Miss Snark's First Victim
Cool! The first sentence is kind of lyrical, and the second one is blunt. Nice contrast. I'd read on.
Wow, violent!Maybe hooked.
I like it
This is different. I like it, but I'm not sure if I'm totally hooked.
I want to know what happens next. Good job.
I want to know why the MC has violent feelings towards Mel. I'd give it a few more lines to justify herself/himself.
Awesome punch with the sentence structures differing. I'm hooked, but tentatively. If the MC is violent enough to consider snapping someone's fingers, that may be too violent for me.
Present tense is really hard for me to read.
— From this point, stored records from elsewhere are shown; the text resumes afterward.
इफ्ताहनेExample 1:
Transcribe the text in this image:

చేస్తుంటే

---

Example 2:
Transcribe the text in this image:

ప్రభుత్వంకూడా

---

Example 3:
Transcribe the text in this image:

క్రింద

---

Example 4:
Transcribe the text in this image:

I would like to read more, but I'd cringe the whole way. So, you've got me hooked, even though I think you need a tense change.
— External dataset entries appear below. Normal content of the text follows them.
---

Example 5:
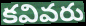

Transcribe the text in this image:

కవివరుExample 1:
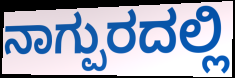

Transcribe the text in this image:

ನಾಗ್ಪುರದಲ್ಲಿ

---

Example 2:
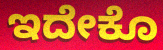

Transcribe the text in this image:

ಇದೇಕೊ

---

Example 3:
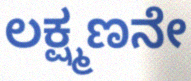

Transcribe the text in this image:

ಲಕ್ಷ್ಮಣನೇ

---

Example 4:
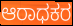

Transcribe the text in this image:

Not too keen on the present tense either, but I might read a little more, if only to see why the narrator is so hostile to Mel.
Oh, nice and violent voice there. I'd read on.
Hooked. The second sentence does it for me - I like it! :-)
bring on the violence. i'm hooked.
Ouch! Definitely a twist :)
I like this! Definitely hooked. I have a YA supernatural short with the same title! It's a good title. >_<
Ooh, took me by a surprise, in a good way.
Hooked. Why does Mel have tape on her fingers, and why does MC want to rip them off?I would, however, cut the passivity. Mel picks the tape off her long, brown fingers.I want to snap them in half. You don't have to say the MC watched. That's assumed. And then you say it twice with watched and peering.
I'm hooked by the second sentence. It all works for me!
I'm curious about the hostility, but I'm not sure if I'd read on or not. I might skim down to see what else is going on... I'm so undecided!
Hooked--get that girl, Mel! I can feel your MC's annoyance.
Nice. I'd read more.
As I've mentioned to other people, not a big fan of present tense. I can't say I'm hooked here, but the snapping of the fingers has me intrigued enough that I'd give it a little more.